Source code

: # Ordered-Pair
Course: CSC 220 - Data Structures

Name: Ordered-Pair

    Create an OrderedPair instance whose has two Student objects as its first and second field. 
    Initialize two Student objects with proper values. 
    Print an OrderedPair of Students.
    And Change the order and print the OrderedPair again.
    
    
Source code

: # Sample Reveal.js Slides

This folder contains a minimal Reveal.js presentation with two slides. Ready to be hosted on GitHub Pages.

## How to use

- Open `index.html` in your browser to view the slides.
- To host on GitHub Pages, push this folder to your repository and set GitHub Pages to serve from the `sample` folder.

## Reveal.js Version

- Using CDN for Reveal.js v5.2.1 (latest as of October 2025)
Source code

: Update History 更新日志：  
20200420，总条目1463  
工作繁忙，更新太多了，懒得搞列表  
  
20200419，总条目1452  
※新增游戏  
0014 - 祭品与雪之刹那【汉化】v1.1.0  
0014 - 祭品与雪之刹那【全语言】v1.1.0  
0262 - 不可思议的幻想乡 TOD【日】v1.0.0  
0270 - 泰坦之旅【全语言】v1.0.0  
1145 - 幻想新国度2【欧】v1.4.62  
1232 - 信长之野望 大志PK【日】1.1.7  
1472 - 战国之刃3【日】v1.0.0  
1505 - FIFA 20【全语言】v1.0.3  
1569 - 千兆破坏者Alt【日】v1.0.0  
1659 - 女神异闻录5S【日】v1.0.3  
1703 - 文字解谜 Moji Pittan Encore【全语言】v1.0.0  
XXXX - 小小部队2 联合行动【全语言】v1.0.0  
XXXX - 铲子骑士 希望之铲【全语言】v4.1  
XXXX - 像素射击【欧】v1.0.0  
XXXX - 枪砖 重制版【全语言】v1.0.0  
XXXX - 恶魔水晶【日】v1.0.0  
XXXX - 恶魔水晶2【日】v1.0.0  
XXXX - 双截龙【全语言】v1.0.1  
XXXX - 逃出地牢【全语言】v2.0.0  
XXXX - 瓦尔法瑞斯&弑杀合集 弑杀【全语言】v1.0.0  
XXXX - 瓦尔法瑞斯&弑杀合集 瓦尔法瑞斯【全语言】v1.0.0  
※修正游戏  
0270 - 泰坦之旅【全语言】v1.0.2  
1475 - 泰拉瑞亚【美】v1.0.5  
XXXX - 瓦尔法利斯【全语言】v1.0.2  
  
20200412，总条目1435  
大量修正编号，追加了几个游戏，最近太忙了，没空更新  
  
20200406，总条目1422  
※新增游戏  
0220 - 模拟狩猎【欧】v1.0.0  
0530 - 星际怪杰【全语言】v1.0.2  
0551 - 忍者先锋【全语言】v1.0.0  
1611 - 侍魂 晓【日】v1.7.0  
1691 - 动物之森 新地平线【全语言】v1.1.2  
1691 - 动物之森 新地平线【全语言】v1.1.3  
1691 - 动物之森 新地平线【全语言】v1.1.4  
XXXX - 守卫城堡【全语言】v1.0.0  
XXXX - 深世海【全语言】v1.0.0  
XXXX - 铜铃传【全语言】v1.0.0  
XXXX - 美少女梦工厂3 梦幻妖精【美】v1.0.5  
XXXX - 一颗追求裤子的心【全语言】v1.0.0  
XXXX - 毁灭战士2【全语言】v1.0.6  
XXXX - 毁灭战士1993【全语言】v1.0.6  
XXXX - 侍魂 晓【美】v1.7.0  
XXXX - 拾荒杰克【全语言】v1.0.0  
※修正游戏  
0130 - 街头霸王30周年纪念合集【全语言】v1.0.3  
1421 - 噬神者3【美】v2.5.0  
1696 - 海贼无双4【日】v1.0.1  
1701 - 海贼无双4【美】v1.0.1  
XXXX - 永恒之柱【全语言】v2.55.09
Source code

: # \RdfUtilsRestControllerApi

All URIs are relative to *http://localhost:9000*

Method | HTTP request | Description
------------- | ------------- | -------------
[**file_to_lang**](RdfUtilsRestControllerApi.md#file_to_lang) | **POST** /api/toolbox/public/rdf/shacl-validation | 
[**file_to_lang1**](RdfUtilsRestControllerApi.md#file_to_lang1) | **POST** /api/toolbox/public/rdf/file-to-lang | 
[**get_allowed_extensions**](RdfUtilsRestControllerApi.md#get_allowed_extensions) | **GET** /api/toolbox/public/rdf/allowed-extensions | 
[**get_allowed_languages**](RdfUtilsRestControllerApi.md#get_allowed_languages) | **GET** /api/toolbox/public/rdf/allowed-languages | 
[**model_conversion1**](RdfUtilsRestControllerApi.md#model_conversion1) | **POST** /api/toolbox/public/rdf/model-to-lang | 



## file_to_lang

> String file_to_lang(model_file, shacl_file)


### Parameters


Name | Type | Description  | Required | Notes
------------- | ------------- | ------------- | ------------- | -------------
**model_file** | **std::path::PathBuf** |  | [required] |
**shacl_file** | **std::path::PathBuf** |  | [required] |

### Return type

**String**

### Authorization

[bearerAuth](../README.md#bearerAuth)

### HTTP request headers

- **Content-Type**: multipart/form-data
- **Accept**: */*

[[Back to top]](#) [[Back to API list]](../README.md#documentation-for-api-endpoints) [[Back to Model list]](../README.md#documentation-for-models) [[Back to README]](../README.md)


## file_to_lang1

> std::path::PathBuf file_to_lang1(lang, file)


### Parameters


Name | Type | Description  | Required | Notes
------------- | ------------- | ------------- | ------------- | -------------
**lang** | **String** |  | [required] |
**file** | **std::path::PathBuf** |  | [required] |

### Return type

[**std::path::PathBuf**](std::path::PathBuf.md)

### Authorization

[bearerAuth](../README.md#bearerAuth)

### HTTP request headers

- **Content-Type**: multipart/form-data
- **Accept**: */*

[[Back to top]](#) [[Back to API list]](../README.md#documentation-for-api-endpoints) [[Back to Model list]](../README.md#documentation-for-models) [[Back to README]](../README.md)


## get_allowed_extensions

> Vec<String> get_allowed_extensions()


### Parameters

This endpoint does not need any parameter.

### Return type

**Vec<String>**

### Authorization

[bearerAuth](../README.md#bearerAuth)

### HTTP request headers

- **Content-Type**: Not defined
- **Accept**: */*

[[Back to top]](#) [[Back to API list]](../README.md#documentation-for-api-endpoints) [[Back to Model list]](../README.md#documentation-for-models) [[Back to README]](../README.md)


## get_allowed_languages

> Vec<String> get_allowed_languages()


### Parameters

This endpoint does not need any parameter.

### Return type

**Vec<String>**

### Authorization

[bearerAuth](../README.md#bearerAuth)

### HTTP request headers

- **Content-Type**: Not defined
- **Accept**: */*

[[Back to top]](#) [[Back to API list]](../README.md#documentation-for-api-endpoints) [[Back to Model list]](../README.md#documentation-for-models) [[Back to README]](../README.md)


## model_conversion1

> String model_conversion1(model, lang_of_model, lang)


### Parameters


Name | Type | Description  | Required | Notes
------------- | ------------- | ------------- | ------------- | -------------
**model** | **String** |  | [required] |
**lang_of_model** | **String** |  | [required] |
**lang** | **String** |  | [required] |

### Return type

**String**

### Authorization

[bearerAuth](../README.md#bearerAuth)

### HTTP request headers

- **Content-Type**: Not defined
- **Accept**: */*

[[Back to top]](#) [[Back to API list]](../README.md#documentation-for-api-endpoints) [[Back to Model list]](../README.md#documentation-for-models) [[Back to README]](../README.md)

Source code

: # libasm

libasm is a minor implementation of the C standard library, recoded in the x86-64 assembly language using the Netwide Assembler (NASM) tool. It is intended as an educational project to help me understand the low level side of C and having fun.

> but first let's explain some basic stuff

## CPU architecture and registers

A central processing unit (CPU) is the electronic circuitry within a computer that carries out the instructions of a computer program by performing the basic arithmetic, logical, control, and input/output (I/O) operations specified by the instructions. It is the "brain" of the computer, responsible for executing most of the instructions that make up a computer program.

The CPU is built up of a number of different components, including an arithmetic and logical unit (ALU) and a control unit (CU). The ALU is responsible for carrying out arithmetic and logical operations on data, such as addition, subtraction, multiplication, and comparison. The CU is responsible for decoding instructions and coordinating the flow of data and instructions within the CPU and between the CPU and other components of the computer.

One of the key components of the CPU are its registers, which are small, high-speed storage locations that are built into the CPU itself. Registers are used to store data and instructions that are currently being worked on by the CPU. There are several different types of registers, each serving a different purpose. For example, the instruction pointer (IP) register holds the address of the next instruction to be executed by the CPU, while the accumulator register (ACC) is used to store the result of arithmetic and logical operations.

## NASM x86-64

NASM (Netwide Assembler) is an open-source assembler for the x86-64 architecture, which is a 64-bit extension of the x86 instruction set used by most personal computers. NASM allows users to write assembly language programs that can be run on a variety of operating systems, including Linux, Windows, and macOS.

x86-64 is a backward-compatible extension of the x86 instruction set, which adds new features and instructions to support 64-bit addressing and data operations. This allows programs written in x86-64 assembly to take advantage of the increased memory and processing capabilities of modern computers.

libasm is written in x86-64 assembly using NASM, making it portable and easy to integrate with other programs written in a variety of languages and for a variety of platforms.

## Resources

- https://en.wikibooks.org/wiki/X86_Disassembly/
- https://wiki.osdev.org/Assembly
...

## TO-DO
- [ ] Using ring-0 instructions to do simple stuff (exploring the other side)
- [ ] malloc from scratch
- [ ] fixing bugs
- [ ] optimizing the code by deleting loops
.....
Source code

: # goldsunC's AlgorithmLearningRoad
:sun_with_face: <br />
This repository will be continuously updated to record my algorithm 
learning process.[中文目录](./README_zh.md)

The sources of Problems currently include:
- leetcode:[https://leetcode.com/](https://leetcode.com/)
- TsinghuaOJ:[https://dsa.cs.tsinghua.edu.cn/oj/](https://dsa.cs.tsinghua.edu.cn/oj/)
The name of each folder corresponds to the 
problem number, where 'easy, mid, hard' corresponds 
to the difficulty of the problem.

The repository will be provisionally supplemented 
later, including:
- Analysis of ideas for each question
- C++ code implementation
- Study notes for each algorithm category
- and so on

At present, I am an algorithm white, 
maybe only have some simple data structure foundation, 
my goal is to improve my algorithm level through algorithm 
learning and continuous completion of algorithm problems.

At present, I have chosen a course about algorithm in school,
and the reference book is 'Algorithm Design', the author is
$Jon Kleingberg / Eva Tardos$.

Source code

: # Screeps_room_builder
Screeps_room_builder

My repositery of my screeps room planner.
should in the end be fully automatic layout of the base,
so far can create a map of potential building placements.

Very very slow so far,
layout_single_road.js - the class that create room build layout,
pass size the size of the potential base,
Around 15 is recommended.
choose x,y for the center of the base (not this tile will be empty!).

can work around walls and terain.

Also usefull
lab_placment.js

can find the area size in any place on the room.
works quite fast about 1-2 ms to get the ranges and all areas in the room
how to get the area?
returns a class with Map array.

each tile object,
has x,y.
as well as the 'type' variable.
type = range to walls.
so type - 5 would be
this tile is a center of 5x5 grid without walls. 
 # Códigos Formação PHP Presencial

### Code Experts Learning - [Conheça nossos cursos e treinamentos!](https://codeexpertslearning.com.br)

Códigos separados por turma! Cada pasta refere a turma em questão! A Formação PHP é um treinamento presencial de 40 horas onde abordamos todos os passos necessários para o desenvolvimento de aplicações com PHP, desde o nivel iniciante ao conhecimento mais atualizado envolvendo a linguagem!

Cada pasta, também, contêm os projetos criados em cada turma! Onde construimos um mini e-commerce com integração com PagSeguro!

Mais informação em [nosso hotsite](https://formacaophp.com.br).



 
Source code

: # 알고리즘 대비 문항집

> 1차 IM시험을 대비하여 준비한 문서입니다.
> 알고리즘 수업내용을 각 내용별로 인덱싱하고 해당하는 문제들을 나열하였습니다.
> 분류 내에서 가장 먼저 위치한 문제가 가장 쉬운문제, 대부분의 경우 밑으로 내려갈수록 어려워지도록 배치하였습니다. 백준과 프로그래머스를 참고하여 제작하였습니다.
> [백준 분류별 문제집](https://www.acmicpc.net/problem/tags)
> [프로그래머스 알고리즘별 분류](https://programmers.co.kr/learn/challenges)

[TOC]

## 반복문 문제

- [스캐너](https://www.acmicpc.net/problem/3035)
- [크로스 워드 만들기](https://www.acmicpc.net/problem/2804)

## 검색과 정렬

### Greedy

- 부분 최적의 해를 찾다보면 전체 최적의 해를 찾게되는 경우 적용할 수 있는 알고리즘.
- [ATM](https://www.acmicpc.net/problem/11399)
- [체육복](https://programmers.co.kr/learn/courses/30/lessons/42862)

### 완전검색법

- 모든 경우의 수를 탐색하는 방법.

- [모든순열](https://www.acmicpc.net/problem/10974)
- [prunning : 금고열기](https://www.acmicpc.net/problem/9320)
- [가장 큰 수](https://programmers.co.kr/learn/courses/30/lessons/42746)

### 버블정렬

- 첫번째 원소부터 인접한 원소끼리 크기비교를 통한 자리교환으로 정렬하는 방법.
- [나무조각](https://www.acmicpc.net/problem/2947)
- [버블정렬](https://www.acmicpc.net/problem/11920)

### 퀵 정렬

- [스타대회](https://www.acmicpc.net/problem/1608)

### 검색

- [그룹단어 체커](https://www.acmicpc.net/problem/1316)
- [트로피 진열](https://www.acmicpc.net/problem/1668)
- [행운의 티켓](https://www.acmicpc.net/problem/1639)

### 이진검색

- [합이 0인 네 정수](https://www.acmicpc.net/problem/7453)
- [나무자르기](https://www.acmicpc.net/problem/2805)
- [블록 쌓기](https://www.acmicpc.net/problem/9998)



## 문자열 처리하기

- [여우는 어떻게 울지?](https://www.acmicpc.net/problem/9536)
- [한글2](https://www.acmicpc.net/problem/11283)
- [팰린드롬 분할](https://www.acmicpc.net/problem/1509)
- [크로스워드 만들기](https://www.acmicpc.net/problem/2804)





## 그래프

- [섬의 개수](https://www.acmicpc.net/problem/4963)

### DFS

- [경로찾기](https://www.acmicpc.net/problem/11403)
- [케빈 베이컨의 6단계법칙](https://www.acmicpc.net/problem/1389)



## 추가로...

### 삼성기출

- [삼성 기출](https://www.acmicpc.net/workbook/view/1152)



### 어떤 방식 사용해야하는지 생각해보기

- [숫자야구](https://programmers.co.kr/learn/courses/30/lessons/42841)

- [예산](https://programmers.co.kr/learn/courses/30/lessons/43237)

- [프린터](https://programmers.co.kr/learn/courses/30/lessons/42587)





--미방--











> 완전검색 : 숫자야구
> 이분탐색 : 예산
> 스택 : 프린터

+--

→ YOUR GOAL:
Search the entries for the string "RdfUtilsRestControllerApi" and collect each line that has it.

→ EXERCISE SOLUTION:
: # \RdfUtilsRestControllerApi
[**file_to_lang**](RdfUtilsRestControllerApi.md#file_to_lang) | **POST** /api/toolbox/public/rdf/shacl-validation | 
[**file_to_lang1**](RdfUtilsRestControllerApi.md#file_to_lang1) | **POST** /api/toolbox/public/rdf/file-to-lang | 
[**get_allowed_extensions**](RdfUtilsRestControllerApi.md#get_allowed_extensions) | **GET** /api/toolbox/public/rdf/allowed-extensions | 
[**get_allowed_languages**](RdfUtilsRestControllerApi.md#get_allowed_languages) | **GET** /api/toolbox/public/rdf/allowed-languages | 
[**model_conversion1**](RdfUtilsRestControllerApi.md#model_conversion1) | **POST** /api/toolbox/public/rdf/model-to-lang | 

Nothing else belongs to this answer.